Oleh Sri Suyanta Harsa

sumber ilustrasi: kompasiana.com
Muhasabah 2 Dzulqaidah 1441
Saudaraku, diantara tuntutan kemanusiaan,  kemuliaan dan tatanan peradaban, keluarga memiliki peran penting dalam Islam. Lazimnya sebuah keluarga (inti) terdiri dari seorang suami, istri dan anak meniscayakan kebersamaan dalam mewujudkan cita cinta terhadap agamanya dan kesejahteraan bersama. Di sinilah dipahami bahwa berkeluarga juga sebagai unit terkecil dari masyarakat yang sedang mewujudkan keberislaman atas diri dan keluarganya di tengah kehidupan sosio kultural masyarakat.

Sebagai pranata penting bagi terbentuknya masyarakat yang berkemajuan, tuntutan berkeluarga dengan mudah dapat ditemukan dalam al-Qur'an dan dan hadits nabi. Maka muhasabah hari ini diberi judul keluarga dalam Teks. Diantara teks suci yang relevan  Allah berfirman yang artinya Dan di antara tanda-tanda kekuasaan-Nya ialah Dia menciptakan untukmu istri-istri dari jenismu sendiri, supaya kamu cenderung dan merasa tenteram kepadanya, dan dijadikan-Nya di antaramu rasa kasih dan sayang. Sesungguhnya pada yang demikian itu benar-benar terdapat tanda-tanda bagi kaum yang berfikir. (QS. Al-Rum 21)

Dari Ibu Mas'ud ra Rasulullah saw bersabda, "Wahai generasi muda, barang siapa diantara kamu telah mampu berkeluarga hendaknya ia menikah karena ia dapat menundukkan pandangan dan memelihara kemaluan. Barang siapa yang belum mampu (menikah) hendaknya berpuasa, karena ia (puasa itu) dapat mengendalikanmu (HR al-Bukhari dan Muslim)

Dan dalam riwayat lain, dari Aisyah ra Nabi Muhammad saw juga bersabda, "Nikah itu termasuk sunnahku. Barangsiapa yang enggan mengamalkan sunnahku maka ia bukan termasuk golonganku. Menikahlah kalian, karena sesungguhnya aku akan bangga dengan kalian dihadapan umat-umat lain. Dan barangsiapa yang memiliki kemampuan maka menikahlah, dan barangsiapa yang belum mampu maka bepuasalah, karena puasa itu perisai (pemutus syahwat jima’) baginya.” (HR.  Ibnu Majah)

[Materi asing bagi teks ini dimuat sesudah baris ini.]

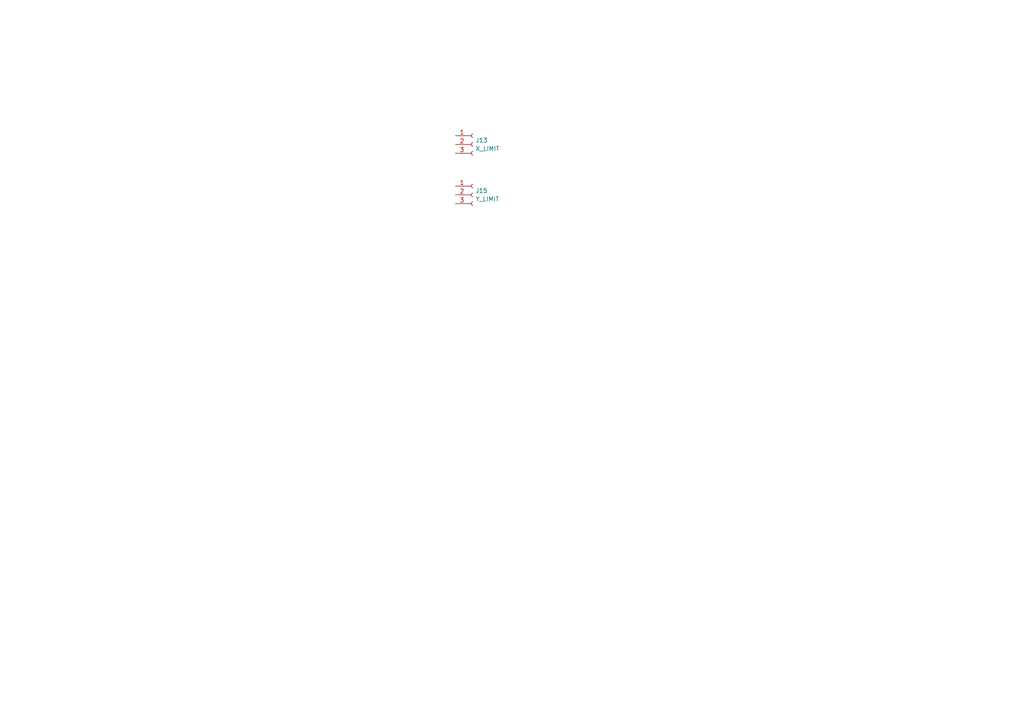
<source format=kicad_sch>
(kicad_sch (version 20230121) (generator eeschema)

  (uuid 5d2d1613-a6d3-41da-9d91-d7614428d2a4)

  (paper "A4")

  


  (symbol (lib_id "Connector:Conn_01x03_Socket") (at 137.16 41.91 0) (unit 1)
    (in_bom yes) (on_board yes) (dnp no) (fields_autoplaced)
    (uuid 0b44ae06-93c9-4bc5-b697-48d741f6caab)
    (property "Reference" "J13" (at 137.8712 40.6979 0)
      (effects (font (size 1.27 1.27)) (justify left))
    )
    (property "Value" "X_LIMIT" (at 137.8712 43.1221 0)
      (effects (font (size 1.27 1.27)) (justify left))
    )
    (property "Footprint" "" (at 137.16 41.91 0)
      (effects (font (size 1.27 1.27)) hide)
    )
    (property "Datasheet" "~" (at 137.16 41.91 0)
      (effects (font (size 1.27 1.27)) hide)
    )
    (pin "1" (uuid 172cb503-ad30-41bd-b323-9f59d215b5e7))
    (pin "3" (uuid 940e0ed5-1d97-4e61-97fc-a56136b597ce))
    (pin "2" (uuid 3175c6f9-366d-41b9-ae5d-41e962f253ea))
    (instances
      (project "mobo"
        (path "/7255cbd1-8d38-4545-be9a-7fc5488ef942/90092512-0f4f-4b3e-84b7-8195570db41b"
          (reference "J13") (unit 1)
        )
      )
    )
  )

  (symbol (lib_id "Connector:Conn_01x03_Socket") (at 137.16 56.515 0) (unit 1)
    (in_bom yes) (on_board yes) (dnp no) (fields_autoplaced)
    (uuid 846351c6-80da-4ef8-88c8-c064594f947b)
    (property "Reference" "J15" (at 137.8712 55.3029 0)
      (effects (font (size 1.27 1.27)) (justify left))
    )
    (property "Value" "Y_LIMIT" (at 137.8712 57.7271 0)
      (effects (font (size 1.27 1.27)) (justify left))
    )
    (property "Footprint" "" (at 137.16 56.515 0)
      (effects (font (size 1.27 1.27)) hide)
    )
    (property "Datasheet" "~" (at 137.16 56.515 0)
      (effects (font (size 1.27 1.27)) hide)
    )
    (pin "1" (uuid f452f095-8841-426d-a96e-9038509b6ebb))
    (pin "3" (uuid f81e27b4-7f7a-47ac-832d-a89c5e737612))
    (pin "2" (uuid 9e56aa96-d290-4117-a4d9-6df235ccc39a))
    (instances
      (project "mobo"
        (path "/7255cbd1-8d38-4545-be9a-7fc5488ef942/90092512-0f4f-4b3e-84b7-8195570db41b"
          (reference "J15") (unit 1)
        )
      )
    )
  )
)

</source>
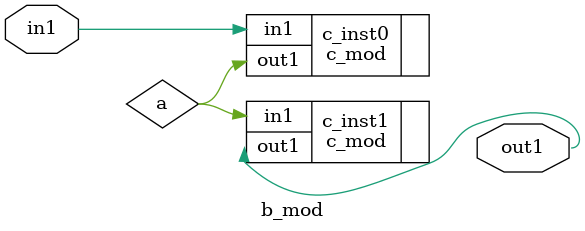
<source format=v>


module b_mod(in1, out1);



input in1;
output out1; 

wire a;


c_mod	c_inst0(
		.in1(	in1	),
		.out1(	a )
		);

c_mod	c_inst1(
		.in1(	a	),
		.out1(	out1 )
		);

endmodule 
</source>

Dalam memenuhi tuntutan normativitas di atas terdapat ragam pengalaman yang berbeda-beda. Kemampuan (ba'ah) untuk menikah yang lazim dipersyaratkan tetap dipahami secara beragam. Semuanya bertujuan agar segala hajat yang diperlukan dalam mewujudkan keluarga sakinah mawaddah warahmah menjadi nyata. Subyektivitas saya, di samping kemampuan berupa kesanggupan memberi nafkah lahir dan batin, maka "kesiapan edukatif" menjadi sangat penting. Sebagai seorang suami dan istri harus saling asah asih asuh, saling ingat mengingatkan pada kebenaran dan takwa, bersiap menjadi pendidik atau sebagai guru kodrati bagi anak-anaknya. Aamiin.